We have all heard of the Colbert Report's idea of truthiness. Well, I am borrowing from Colbert to create the term poofiness--a term that describes something that has been so blown up and "poofy" that is seems out of reach; yet, if you prick it a bit, you will find that it explodes, that there really isn't much of substance behind the poofery.
How does poofiness relate to PISA--the OECD's Program for International Student Assessment? Well, an April, 2014 study in the journal Psychometrika reveals serious flaws in the statistical methodologies used to provide the rankings for PISA. Svend Kreiner and Karl Bang Christensen of the University of Copenhagen were curious about whether true rankings of countries could be produced using the statistical techniques upon which PISA is supposed to be based. In particular, they used Item Response Theory (IRT) modeling which basically is premised on the idea that performance on individual items is likely to represent a latent trait (e.g., reading ability). So, armed with the technical manuals and 2006 PISA data sets along with their knowledge of IRT, these researchers set out to conduct their review of PISA. The results should give us all some pause with respect to PISA.

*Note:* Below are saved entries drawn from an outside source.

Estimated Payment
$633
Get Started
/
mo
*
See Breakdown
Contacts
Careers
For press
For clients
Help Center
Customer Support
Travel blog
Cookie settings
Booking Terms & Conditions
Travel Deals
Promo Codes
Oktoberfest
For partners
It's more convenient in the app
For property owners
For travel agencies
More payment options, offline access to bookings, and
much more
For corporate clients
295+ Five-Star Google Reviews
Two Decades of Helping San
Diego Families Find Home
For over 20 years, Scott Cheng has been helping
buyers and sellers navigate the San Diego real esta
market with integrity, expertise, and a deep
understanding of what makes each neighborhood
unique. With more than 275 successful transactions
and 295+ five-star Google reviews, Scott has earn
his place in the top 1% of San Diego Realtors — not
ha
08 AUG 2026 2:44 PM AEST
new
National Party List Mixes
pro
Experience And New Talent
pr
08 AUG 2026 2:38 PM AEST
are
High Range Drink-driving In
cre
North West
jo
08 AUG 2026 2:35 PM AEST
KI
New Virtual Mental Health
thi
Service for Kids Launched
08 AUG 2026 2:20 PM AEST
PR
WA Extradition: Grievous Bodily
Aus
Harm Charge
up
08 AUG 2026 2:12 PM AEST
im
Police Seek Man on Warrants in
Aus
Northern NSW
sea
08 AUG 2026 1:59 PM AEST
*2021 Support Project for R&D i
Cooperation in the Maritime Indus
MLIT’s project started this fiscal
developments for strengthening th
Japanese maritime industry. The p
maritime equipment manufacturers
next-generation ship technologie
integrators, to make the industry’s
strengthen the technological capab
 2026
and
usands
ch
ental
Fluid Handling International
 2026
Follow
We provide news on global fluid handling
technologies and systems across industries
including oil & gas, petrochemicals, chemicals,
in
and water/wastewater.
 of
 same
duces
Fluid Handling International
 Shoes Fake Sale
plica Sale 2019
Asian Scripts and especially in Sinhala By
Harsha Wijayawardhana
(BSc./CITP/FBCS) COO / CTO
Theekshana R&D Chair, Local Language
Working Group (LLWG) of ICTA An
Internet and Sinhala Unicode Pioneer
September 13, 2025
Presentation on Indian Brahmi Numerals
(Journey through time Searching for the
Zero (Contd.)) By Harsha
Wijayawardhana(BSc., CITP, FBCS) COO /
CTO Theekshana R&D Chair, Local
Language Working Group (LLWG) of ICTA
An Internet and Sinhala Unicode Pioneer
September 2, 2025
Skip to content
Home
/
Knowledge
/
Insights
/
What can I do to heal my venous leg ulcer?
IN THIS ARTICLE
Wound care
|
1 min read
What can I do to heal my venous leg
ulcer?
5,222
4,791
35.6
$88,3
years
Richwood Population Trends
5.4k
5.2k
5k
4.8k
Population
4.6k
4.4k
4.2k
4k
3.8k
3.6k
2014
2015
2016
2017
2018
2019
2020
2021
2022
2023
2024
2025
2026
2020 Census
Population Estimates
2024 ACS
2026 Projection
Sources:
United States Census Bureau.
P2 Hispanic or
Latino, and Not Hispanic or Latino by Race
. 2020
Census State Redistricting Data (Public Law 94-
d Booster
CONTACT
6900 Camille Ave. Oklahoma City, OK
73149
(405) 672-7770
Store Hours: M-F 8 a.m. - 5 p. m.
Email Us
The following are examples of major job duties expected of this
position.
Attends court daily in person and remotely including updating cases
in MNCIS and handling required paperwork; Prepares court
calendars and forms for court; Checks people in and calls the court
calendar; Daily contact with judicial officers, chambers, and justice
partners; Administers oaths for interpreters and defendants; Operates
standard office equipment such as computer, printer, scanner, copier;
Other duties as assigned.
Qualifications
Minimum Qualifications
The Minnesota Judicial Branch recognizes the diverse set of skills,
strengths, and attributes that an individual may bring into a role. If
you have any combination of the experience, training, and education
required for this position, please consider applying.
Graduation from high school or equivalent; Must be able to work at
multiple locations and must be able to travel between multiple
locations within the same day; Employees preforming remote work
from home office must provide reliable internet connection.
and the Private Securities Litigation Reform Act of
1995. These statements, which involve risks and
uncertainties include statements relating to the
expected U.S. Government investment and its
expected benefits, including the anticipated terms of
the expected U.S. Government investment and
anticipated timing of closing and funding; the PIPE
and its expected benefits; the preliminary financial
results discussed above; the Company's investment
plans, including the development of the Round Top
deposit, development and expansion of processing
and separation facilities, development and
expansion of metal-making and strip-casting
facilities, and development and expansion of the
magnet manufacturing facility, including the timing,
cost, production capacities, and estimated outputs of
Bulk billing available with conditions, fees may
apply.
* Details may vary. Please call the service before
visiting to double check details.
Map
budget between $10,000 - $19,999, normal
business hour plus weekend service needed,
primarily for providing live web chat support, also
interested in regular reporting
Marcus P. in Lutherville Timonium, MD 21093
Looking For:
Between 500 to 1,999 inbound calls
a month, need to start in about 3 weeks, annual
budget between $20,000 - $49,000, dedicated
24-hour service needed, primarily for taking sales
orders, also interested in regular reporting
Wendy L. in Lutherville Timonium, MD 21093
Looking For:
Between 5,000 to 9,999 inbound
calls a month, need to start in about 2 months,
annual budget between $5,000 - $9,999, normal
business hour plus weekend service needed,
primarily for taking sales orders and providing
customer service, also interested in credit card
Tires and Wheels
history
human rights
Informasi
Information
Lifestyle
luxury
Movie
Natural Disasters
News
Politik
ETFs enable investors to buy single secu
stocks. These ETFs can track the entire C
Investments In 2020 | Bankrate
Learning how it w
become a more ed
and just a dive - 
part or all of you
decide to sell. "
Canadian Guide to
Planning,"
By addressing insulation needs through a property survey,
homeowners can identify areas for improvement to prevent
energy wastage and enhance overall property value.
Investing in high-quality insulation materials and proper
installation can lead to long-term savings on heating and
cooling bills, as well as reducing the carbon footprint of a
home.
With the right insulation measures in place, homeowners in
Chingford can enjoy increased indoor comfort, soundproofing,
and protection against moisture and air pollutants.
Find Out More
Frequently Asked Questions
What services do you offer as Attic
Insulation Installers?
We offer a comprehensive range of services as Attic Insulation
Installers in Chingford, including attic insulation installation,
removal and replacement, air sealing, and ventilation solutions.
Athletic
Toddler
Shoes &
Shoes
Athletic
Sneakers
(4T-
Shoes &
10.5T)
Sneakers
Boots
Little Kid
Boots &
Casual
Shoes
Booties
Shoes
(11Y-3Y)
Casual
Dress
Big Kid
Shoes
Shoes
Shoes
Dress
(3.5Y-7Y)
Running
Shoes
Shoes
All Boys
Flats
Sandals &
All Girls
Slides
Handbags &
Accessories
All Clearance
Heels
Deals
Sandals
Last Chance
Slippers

First of all, Kreiner and Christensen report that “roughly half of the students participating …did not respond to any reading items. In spite of this, all students were assigned reading scores (so-called plausible values). Exactly how these scores were calculated is one of the unanswered questions” (p. 212). Now, it seems to me that regardless of how generous one might be in thinking of inferencing based on test data, it is downright inconceivable that half the students participating in PISA in 2006 were given reading scores even though they hadn’t answered any of the reading questions on PISA!!! Sort of reminds you of the tale of the Emperor and his clothes.
Next, Kreiner and Christensen used a variety of statistical procedures and came to the conclusion that the 2006 PISA test items simply do not live up to the assumptions that they come from what is called the same “IRT model.” This essentially means that the items don’t demonstrate the kind of performance that is needed to say that they all are measuring the same thing.
What is the upshot of all of this? Take the case of Canada. Kreiner and Christensen say that: “The most extreme cases are those found for Canada, where the probability of a rank equal to 25 or worse on items measuring information retrieval is equal to 0.00022, whereas the probability that the rank is equal to 1 or 2 on items relating to reflection is equal to 0.00008” (p. 221). Basically that means that because of the fluctuation in questions (which aren’t measuring the same thing), Canada’s ranking could be anywhere from 2 to 25th. Japan and Denmark’s rankings were also found to have wide ranges in possible rankings. Poof...the rankings which have become a tool in the political educational aresnal seems to be more poofiness than reality! This is something I wrote about a couple of years ago in The InterAmerican Journal of Education for Democracy, although I confess the term poofiness had not entered my vocabulary at that time.
In an interview with the UK Times Education Supplement, Kreiner said that “the best we can say about PISA rankings is that they are useless” and, in an interview with The New Zealand Listener, Kreiner told the Minister of Education in New Zealand to “Forget about these rankings. Disregard them.” So, poofiness lives...in PISA.